Chegamos a montar a Cooperativa de Escritores, 20 malucos de várias cidades, com o compromisso de custear novos livros com a renda dos livros anteriores. Mas um dia, em São Paulo, depois de vender livros em filas e bares, a turma resolveu investir o dinheiro em... cerveja. Acabou a cooperativa, nisto simbolizando a transitoriedade daquela marginalidade que se especializava em piedosa auto-promoção.

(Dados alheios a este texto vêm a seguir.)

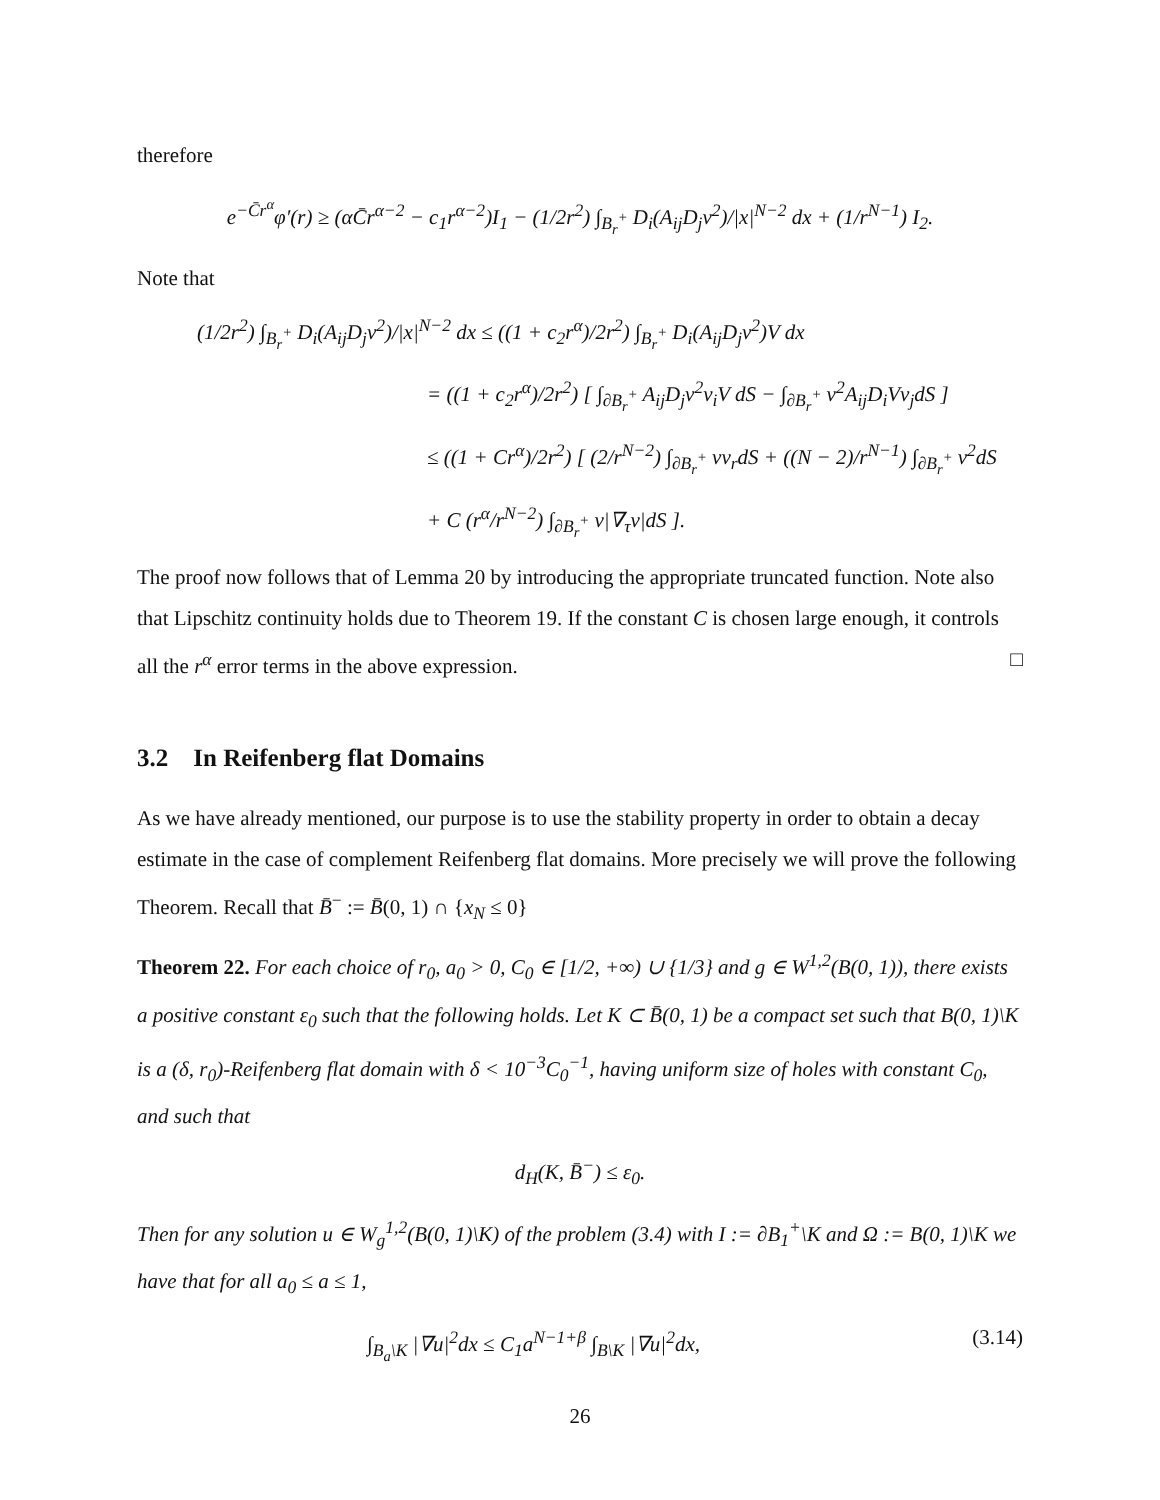therefore
e<sup>−C̄r<sup>α</sup></sup>φ′(r) ≥ (αC̄r<sup>α−2</sup> − c<sub>1</sub>r<sup>α−2</sup>)I<sub>1</sub> − (1/2r<sup>2</sup>) ∫<sub>B<sub>r</sub><sup>+</sup></sub> D<sub>i</sub>(A<sub>ij</sub>D<sub>j</sub>v<sup>2</sup>)/|x|<sup>N−2</sup> dx + (1/r<sup>N−1</sup>) I<sub>2</sub>.
Note that
(1/2r<sup>2</sup>) ∫<sub>B<sub>r</sub><sup>+</sup></sub> D<sub>i</sub>(A<sub>ij</sub>D<sub>j</sub>v<sup>2</sup>)/|x|<sup>N−2</sup> dx ≤ ((1 + c<sub>2</sub>r<sup>α</sup>)/2r<sup>2</sup>) ∫<sub>B<sub>r</sub><sup>+</sup></sub> D<sub>i</sub>(A<sub>ij</sub>D<sub>j</sub>v<sup>2</sup>)V dx
= ((1 + c<sub>2</sub>r<sup>α</sup>)/2r<sup>2</sup>) [ ∫<sub>∂B<sub>r</sub><sup>+</sup></sub> A<sub>ij</sub>D<sub>j</sub>v<sup>2</sup>ν<sub>i</sub>V dS − ∫<sub>∂B<sub>r</sub><sup>+</sup></sub> v<sup>2</sup>A<sub>ij</sub>D<sub>i</sub>Vν<sub>j</sub>dS ]
≤ ((1 + Cr<sup>α</sup>)/2r<sup>2</sup>) [ (2/r<sup>N−2</sup>) ∫<sub>∂B<sub>r</sub><sup>+</sup></sub> vv<sub>r</sub>dS + ((N − 2)/r<sup>N−1</sup>) ∫<sub>∂B<sub>r</sub><sup>+</sup></sub> v<sup>2</sup>dS
+ C (r<sup>α</sup>/r<sup>N−2</sup>) ∫<sub>∂B<sub>r</sub><sup>+</sup></sub> v|∇<sub>τ</sub>v|dS ].
The proof now follows that of Lemma 20 by introducing the appropriate truncated function. Note also that Lipschitz continuity holds due to Theorem 19. If the constant C is chosen large enough, it controls all the r<sup>α</sup> error terms in the above expression. □
3.2 In Reifenberg flat Domains
As we have already mentioned, our purpose is to use the stability property in order to obtain a decay estimate in the case of complement Reifenberg flat domains. More precisely we will prove the following Theorem. Recall that B̄<sup>−</sup> := B̄(0, 1) ∩ {x<sub>N</sub> ≤ 0}
Theorem 22. For each choice of r<sub>0</sub>, a<sub>0</sub> > 0, C<sub>0</sub> ∈ [1/2, +∞) ∪ {1/3} and g ∈ W<sup>1,2</sup>(B(0, 1)), there exists a positive constant ε<sub>0</sub> such that the following holds. Let K ⊂ B̄(0, 1) be a compact set such that B(0, 1)\K is a (δ, r<sub>0</sub>)-Reifenberg flat domain with δ < 10<sup>−3</sup>C<sub>0</sub><sup>−1</sup>, having uniform size of holes with constant C<sub>0</sub>, and such that
d<sub>H</sub>(K, B̄<sup>−</sup>) ≤ ε<sub>0</sub>.
Then for any solution u ∈ W<sub>g</sub><sup>1,2</sup>(B(0, 1)\K) of the problem (3.4) with I := ∂B<sub>1</sub><sup>+</sup>\K and Ω := B(0, 1)\K we have that for all a<sub>0</sub> ≤ a ≤ 1,
∫<sub>B<sub>a</sub>\K</sub> |∇u|<sup>2</sup>dx ≤ C<sub>1</sub>a<sup>N−1+β</sup> ∫<sub>B\K</sub> |∇u|<sup>2</sup>dx, (3.14)
26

É claro que posar de poeta também auferia prestígio entre a moçada pioneira da pílula, e muitos "poetas" marginais queriam mais era literalmente se enfronhar. Claro também que poemas inicialmente xerocados e passados de mão em mão, acabaram musicados e assim conhecidos nacionalmente, passando de marginais a patrimônio cultural.
A poesia marginal simplificou o velho ditado de que é preciso ter um filho, plantar uma árvore e escrever um livro. Bastava escrever alguns poeminhas, imprimir ou xerocar e grampear. O resultado não precisava parar em pé. Não precisava ter qualidade para perdurar. Era a onda do momento. Mas que onda! Como, conforme Marx, a qualidade evolui da quantidade, da poesia marginal resultaram verdadeiros poetas, no entanto superando a marginalidade como resultado mesmo da qualidade ou como condição mesma para se qualificar.
Assim como o poema-piada dos pioneiros modernistas desmitificou a poesia, abolindo a necessidade de temas nobres ou solenes, a poesia marginal aboliu a imprensa industrial. Mas, muitas vezes, foi mais comercial que o mercado livreiro: alguns "poetas" vendiam por 10 moedas o que tinha custado uma... (margem de lucro? Não: avenida de lucro). Isso contribuiu para que a generosa piedade do público baresco-cultural se transformasse em rejeição, decretando a morte por inanição da poesia marginal, já debilitada pela carência de qualidade, com os talentosos já evoluindo para "livros que parem em pé".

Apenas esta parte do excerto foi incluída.